Freak storm causes chaos

By Jean Christou

TORRENTIAL rains lashed Cyprus yesterday, causing chaos in Nicosia where flooding on some city streets reached a depth of up to one metre.

Emergency services said they clocked more than 300 calls in the two hours between 1.30pm and 3.30pm when the freak storm hit.

Police reported numerous minor accidents, power cuts, fallen trees, stranded motorists, and flooded basements in homes and shops.

The British High Commission was hit by lightning, cutting off electricity for several hours.

Severe hail showers also fell in Troodos, Platres and Agros.

A police spokesman said the worst hit areas of Nicosia were Aglandja, Kaimakli, Strovolos, Latsia, and Lakatamia, but the city centre did not escape the deluge.

“You could have surfed down Nikis Avenue,” said one motorist whose car was almost submerged in the Acropolis area of the capital.

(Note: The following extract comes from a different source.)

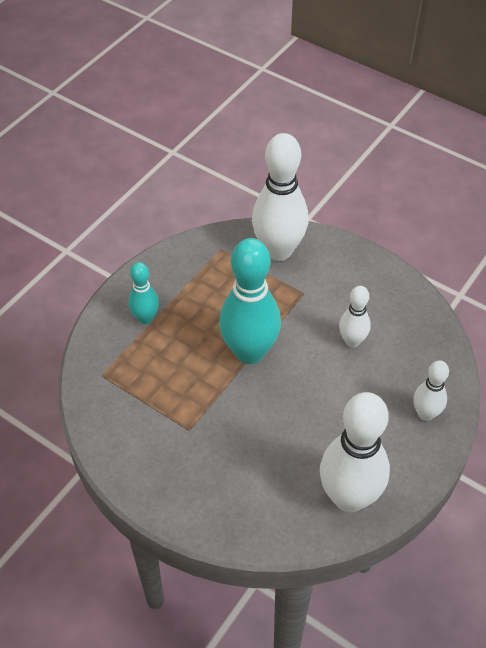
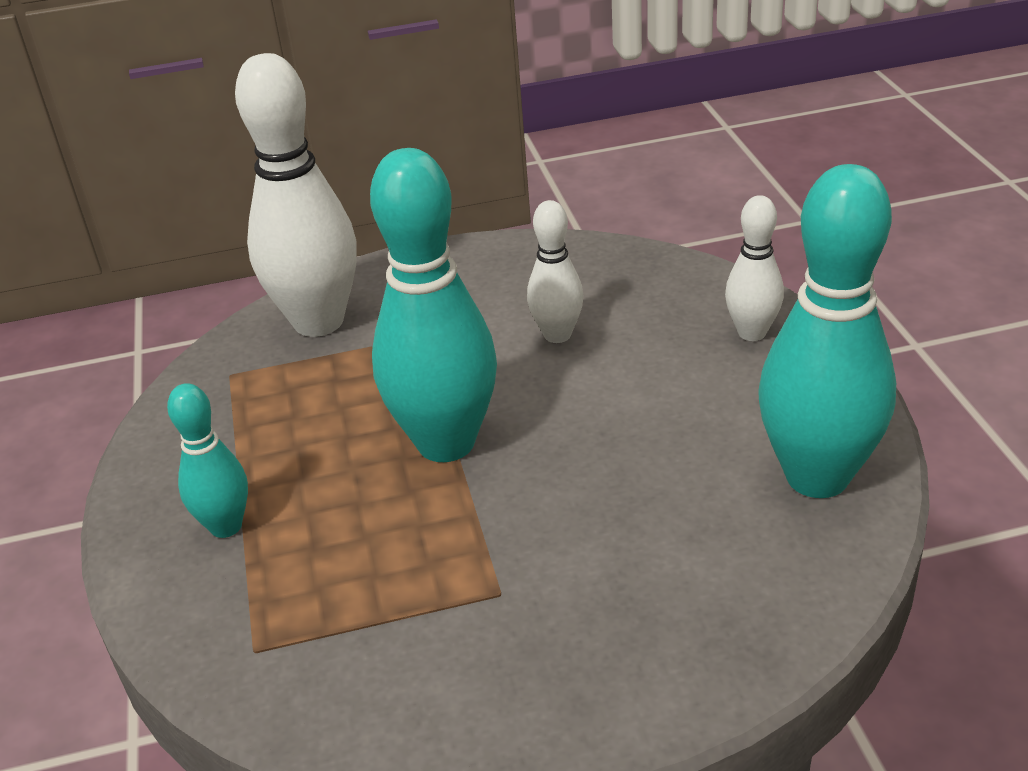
camera: 45 degrees left, 15 degrees down
white bowling pin [320,392,390,512] -> turquoise bowling pin [759,164,896,498]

“I have never seen anything like it,” said another who was caught on the Nicosia-Limassol highway. “Visibility was only the length of the car in front and the hailstones were the size of small pebbles.”

He said dozens of cars had pulled off to the side of the highway to sit out the storm. “It was weird,” he said. “Some sections of the highway were completely dry.”

The motorist said that when he eventually reached Limassol the first thing he did was to check for damage to the paintwork on his car.

Met office director Cleanthis Philaniotis said the unusual stormy weather over the past week was because of accumulating humidity which causes instability at the hottest part of the day. “There is very low pressure prevailing over the East Mediterranean at the moment,” he said.

This has resulted in some “serious storms” in mountain regions over the past few days and one over Larnaca on Monday.

“It doesn’t happen every year. It might happen once every ten years,” he said.

Philaniotis said there may be further storms today but that by the end of the week the weather will have returned to normal for June.